▶ _WHAT THE EXERCISE ASKS_
Find every line in the data that contains the word "Real" and copy each of those lines.

○ ○ ○ ○ ○

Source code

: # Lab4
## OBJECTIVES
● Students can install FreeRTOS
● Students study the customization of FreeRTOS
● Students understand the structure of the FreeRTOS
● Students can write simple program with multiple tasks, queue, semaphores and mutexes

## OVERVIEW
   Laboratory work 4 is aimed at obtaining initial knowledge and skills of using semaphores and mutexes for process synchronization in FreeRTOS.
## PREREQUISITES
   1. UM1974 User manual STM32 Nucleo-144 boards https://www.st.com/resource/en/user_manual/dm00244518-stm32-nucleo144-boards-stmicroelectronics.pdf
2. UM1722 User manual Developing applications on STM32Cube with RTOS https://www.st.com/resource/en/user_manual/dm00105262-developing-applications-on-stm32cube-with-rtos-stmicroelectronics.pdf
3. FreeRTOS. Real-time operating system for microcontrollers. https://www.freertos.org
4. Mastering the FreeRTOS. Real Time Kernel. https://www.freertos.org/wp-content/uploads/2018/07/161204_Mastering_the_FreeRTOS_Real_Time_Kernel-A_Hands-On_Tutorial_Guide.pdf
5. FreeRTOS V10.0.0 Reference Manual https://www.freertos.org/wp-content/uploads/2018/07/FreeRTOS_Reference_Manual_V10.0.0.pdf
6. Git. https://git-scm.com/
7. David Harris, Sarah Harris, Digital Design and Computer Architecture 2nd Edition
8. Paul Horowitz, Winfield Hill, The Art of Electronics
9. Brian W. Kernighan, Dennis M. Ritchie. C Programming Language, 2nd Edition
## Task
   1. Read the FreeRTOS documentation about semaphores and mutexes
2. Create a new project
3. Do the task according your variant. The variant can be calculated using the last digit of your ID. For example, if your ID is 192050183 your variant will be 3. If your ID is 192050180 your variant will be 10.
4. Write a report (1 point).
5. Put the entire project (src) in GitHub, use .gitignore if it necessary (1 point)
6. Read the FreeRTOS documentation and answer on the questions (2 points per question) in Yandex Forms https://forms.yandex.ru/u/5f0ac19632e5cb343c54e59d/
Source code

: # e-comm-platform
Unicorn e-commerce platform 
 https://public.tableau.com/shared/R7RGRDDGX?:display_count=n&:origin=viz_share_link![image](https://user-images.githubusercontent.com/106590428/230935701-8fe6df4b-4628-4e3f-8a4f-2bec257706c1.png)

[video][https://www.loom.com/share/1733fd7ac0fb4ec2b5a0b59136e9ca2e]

○ ○ ○ ○ ○

▶ _SOLUTION BELOW_
3. FreeRTOS. Real-time operating system for microcontrollers. https://www.freertos.org
4. Mastering the FreeRTOS. Real Time Kernel. https://www.freertos.org/wp-content/uploads/2018/07/161204_Mastering_the_FreeRTOS_Real_Time_Kernel-A_Hands-On_Tutorial_Guide.pdf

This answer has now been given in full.